Undefined limits by direct substitution | Limits and continuity | AP Calculus AB | Khan Academy

Let's see if we can figure out the limit of x over natural log of x as x approaches one. Like always, pause this video and see if you can figure it out on your own.

Well, we know from our limit properties this is going to be the same thing as the limit as x approaches one of x over the limit, the limit as x approaches one of the natural log of x.

Now, this top limit, the one I have in magenta, this is pretty straightforward. If we had the graph of y equals x, that would be continuous everywhere; it's defined for all real numbers and it's continuous at all real numbers. So, if it's continuous, the limit as x approaches one of x is just going to be this evaluated at x equals one.
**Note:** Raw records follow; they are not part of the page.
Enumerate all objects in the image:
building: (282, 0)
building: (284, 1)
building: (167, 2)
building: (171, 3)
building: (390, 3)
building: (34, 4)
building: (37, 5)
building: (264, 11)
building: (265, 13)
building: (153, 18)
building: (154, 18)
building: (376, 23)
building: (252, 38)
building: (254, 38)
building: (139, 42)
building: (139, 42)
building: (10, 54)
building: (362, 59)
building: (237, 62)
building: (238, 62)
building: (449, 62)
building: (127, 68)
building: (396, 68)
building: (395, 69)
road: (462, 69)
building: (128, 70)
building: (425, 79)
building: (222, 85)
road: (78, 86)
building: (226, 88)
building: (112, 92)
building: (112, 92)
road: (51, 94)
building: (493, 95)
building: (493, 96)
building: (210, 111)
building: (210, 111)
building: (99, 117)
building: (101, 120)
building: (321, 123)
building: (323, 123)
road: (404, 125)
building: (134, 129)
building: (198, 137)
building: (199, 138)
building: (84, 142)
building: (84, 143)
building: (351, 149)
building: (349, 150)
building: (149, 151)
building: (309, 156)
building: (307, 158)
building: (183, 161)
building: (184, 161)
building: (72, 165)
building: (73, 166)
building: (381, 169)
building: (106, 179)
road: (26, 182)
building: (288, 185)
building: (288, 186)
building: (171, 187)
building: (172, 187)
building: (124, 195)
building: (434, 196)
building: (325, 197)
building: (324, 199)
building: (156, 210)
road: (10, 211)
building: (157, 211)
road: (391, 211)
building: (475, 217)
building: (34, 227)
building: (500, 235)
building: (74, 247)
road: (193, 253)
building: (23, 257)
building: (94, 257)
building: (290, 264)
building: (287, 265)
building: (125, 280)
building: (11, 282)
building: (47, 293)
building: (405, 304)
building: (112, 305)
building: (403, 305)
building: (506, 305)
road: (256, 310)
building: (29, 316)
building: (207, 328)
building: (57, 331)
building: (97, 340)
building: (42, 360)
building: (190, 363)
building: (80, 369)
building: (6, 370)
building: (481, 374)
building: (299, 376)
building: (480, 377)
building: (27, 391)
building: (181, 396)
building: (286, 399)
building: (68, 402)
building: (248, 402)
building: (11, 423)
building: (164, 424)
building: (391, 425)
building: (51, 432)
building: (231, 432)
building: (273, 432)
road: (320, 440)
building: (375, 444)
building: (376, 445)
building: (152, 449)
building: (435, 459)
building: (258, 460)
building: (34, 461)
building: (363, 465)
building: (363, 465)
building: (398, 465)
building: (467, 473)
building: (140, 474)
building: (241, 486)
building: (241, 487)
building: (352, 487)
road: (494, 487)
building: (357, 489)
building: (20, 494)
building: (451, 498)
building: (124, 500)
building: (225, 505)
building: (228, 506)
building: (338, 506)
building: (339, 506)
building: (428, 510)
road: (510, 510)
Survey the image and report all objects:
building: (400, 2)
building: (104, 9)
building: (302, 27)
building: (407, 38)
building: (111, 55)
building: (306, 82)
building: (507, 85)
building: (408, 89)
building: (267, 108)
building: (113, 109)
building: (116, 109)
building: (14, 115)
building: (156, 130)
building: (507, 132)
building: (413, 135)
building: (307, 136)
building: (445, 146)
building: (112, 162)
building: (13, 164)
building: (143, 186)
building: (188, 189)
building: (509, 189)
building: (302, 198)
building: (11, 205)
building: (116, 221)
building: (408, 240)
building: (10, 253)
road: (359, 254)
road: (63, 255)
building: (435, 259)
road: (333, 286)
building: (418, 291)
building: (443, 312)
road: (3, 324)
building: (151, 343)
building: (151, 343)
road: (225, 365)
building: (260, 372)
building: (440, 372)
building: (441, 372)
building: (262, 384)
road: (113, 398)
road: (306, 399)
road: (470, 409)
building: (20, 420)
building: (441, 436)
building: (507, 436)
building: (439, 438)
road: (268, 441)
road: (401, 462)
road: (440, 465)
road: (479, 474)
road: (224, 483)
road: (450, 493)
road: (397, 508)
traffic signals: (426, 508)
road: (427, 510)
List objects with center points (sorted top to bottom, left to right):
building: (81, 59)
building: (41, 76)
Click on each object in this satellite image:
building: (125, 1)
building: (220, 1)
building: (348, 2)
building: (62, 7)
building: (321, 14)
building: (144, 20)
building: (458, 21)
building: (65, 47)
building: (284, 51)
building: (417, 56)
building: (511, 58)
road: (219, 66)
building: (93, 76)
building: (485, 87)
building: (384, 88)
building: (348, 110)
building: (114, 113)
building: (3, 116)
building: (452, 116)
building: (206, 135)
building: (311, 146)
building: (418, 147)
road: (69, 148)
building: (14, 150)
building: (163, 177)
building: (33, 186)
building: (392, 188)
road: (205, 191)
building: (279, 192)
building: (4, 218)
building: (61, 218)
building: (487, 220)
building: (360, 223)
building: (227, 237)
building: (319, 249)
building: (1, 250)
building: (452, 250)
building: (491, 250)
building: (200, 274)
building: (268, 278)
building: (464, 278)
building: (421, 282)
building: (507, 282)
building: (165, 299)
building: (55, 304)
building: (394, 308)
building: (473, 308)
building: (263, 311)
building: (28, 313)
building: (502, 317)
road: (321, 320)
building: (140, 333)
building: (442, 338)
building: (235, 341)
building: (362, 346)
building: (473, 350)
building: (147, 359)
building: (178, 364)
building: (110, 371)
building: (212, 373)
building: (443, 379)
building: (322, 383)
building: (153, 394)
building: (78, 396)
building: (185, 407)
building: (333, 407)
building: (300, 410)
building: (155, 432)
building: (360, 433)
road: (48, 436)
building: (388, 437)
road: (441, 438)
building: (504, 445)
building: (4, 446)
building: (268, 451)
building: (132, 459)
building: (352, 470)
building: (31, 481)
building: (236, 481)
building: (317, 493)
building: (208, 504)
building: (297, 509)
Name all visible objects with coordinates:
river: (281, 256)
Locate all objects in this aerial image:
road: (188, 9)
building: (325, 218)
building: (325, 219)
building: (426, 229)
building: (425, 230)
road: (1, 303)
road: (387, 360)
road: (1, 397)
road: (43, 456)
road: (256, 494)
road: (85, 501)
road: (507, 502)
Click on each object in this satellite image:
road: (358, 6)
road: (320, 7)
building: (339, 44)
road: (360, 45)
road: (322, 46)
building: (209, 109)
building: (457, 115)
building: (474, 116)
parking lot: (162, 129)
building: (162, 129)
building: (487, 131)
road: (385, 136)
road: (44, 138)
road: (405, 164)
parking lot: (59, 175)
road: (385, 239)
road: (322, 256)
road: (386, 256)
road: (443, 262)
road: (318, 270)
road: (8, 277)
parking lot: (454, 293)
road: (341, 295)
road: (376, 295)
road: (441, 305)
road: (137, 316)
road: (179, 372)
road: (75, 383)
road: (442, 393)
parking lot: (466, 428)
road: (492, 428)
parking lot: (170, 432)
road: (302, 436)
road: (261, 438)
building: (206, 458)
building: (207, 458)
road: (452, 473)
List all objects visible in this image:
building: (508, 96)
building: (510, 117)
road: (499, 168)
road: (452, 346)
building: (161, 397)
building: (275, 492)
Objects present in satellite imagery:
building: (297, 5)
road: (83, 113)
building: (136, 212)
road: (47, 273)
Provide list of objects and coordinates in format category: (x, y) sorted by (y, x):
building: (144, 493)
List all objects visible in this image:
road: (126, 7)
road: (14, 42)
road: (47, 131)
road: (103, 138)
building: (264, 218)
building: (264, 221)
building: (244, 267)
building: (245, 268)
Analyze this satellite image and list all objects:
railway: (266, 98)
So, this is just going to be one. We just put a one in for this x, so the numerator here would just evaluate to a one. Then the denominator, natural log of x, is not defined for all x's and therefore it isn't continuous everywhere. But it is continuous at x = 1.

Since it is continuous at x = 1, then the limit here is just going to be the natural log evaluated at x = 1. So this is just going to be the natural log, the natural log of one, which of course is zero.

e to the 0 power is 1, so this is all going to be equal to, this is going to be equal to, we just evaluate it: 1 over 0.

Now we face a bit of a conundrum. 1/0 is not defined. If it was 0 over 0, we wouldn't necessarily be done yet; that's an indeterminate form. As we will learn in the future, there are tools we can apply when we're trying to find limits and we evaluate it like this and we get 0 over 0.

But 1 over 0, this is undefined, which tells us that this limit does not exist. So, does not exist, and we are done.